The mistake in a lot of agent workflows is treating accumulated inference as state.

The model talks through a task, remembers a few claims, summarizes its own progress, and then the next step quietly depends on that residue being true.

That works until it does not.

The longer the run goes, the more the system can start carrying forward:

  • stale assumptions
  • unverified summaries
  • half-correct file maps
  • old tool results
  • decisions that were never tied to evidence

That is not durable state.

That is operational gossip.

Memory should be input material, not the authority.

For long-running agent work, the durable part should live outside the model:

  1. the declared objective
  2. the current repo or app state
  3. the commands that actually ran
  4. the logs, screenshots, and errors observed
  5. the files changed
  6. the checks that passed or failed
  7. the next concrete action

The agent can still use memory.

It can use it to recover context, avoid repeating decisions, and notice patterns across sessions.

But each cycle should rebuild the working context from evidence the user can inspect.

If the repo changed, the file tree wins.

If the browser disagrees, the browser wins.

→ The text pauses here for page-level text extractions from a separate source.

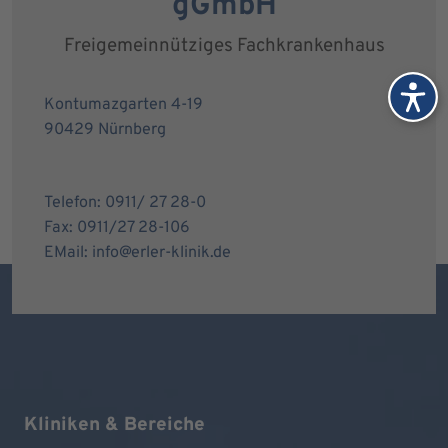
gGmbH
Freigemeinnütziges Fachkrankenhaus
Kontumazgarten 4-19
90429 Nürnberg
Telefon: 0911/ 27 28-0
Fax: 0911/27 28-106
EMail: info@erler-klinik.de
Kliniken & Bereiche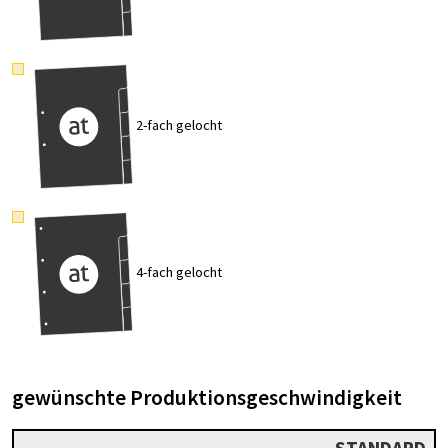
2-fach gelocht
4-fach gelocht
gewünschte Produktionsgeschwindigkeit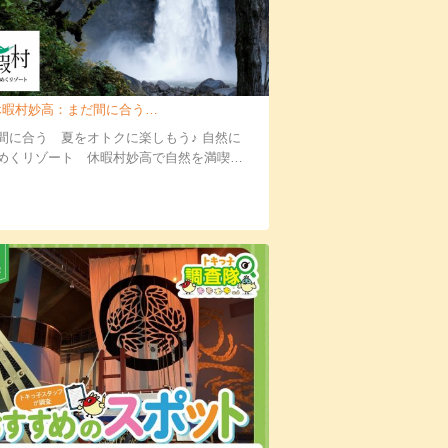
暇村妙高：まだ間に合う 夏をオトクに楽しも…
間に合う 夏をオトクに楽しもう♪ 自然に
めくリゾート 休暇村妙高で自然を満喫…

If the test failed, the summary is wrong until it explains the failure.

That is the useful split:

  • memory suggests where to look
  • current state says what is true
  • verification decides whether the work is done

This matters more as agents get longer-lived.

A short chat can survive some fuzzy continuity.

A background agent, scheduled run, or multi-hour coding task cannot.

Those systems need durable state that can be reconstructed without trusting the model’s self-narration.

The model can be disposable.

The work record cannot be.

That is the direction I trust: agents that are allowed to forget, because the system around them knows how to rebuild the truth.